La città è bella perché varia, ci succedono un sacco di cose, si gira, si conosce gente, magari qualche volta ci si incazza pure, ma al Ritz non si è mai soli, e neppure nelle vie attorno. La faccenda della danza del marciapiede, degli occhi sulla strada, del tizio dell’edicola che conosce tutti quelli che passano, ormai è quasi un luogo comune. Non solo del buon senso (la cosa che conta di più), ma anche di certe dissertazioni in punta di aggettivo acuminato, a colpi di citazioni, coerenti o posticce che siano. Insomma parrebbe davvero che, dopo averla derisa, poi santificata e mummificata in biblioteca, tradotta, discussa, ri-dimenticata … alla fine la buona Jane Jacobs l’abbiano anche ascoltata: la città vive quante più cose riesce a fare, e queste cose aumentano quando progettazione e gestione degli spazi e delle relazioni ne favoriscono la convivenza e compresenza, nello spazio come nel tempo.
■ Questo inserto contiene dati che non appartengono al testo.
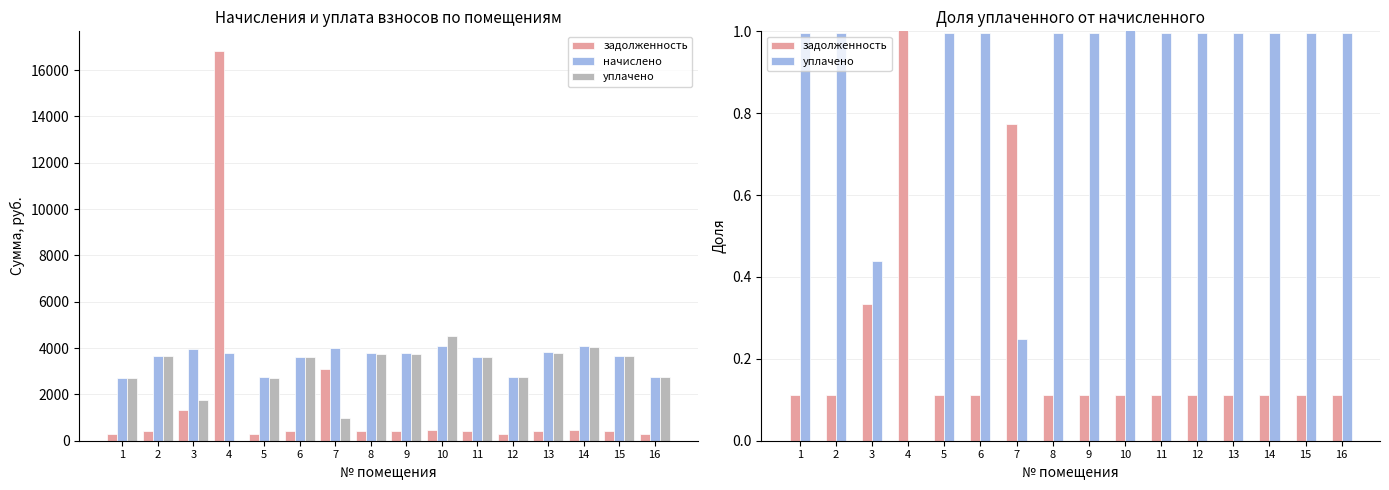

Is the value of уплачено at 2 greater than the value of задолженность at 10?

Yes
Cos’altro c’è, in tutta la prosopopea sul mixed-use, certi interventi di densificazione, la riqualificazione a base commerciale con forte componente residenziale, se non l’ombra della per nulla mite vecchina? Basta leggere un documento a caso di linee guida per la mobilità dolce, la sicurezza, il rilancio socioeconomico delle inner-cities, per ritrovare le vecchie osservazioni che da La città è per la gente, attraverso La vita e la morte delle grandi città, hanno poi fatto diverse volte il giro del mondo.
Allora riposi in pace? Macché: qualcuno ha evidentemente dimenticato di distribuire i suoi libri a Milano, o quantomeno di leggerne ad alta voce una o due righe ai suoi amministratori e ai loro consiglieri, ehm, scientifici.
Perché qui sono convinti, un po’ parafrasando John Wayne, che l’unica città buona è una città morta. Altro che danza del marciapiede, quella striscia di asfalto è prodotta e mantenuta dal comune per andare a lavorare, al massimo per far pisciare il pitbull o parcheggiare il SUV in seconda fila.
E da questa sera la paresi urbana si inaugura in via Padova, salita alle cronache qualche settimana fa per una rissa finita tragicamente. La risposta dei geni creativi non si è fatta attendere: se si sta chiusi in casa magari ci si può accoltellare, ma discretamente e in famiglia. Detto, fatto. Da giovedì 25 marzo 2010 negozi chiusi al tramonto, e mica tanto dopo anche tutto il resto. Un bell’ambientino da film del dopobomba, che forse piace a certi tossici della trash TV ma dovrebbe far insorgere almeno idealmente tutti gli altri. Specie chi la Jane Jacobs l’ha letta, riletta, spiegata, commentata, la mette in bibliografia e nelle note.
Invece, per ora, silenzio. Forse che c’è anche un’ordinanza del sindaco per chiudere le saracinesche dei cervelli? Che si riaprono solo a una certa ora per le consulenze al Comune?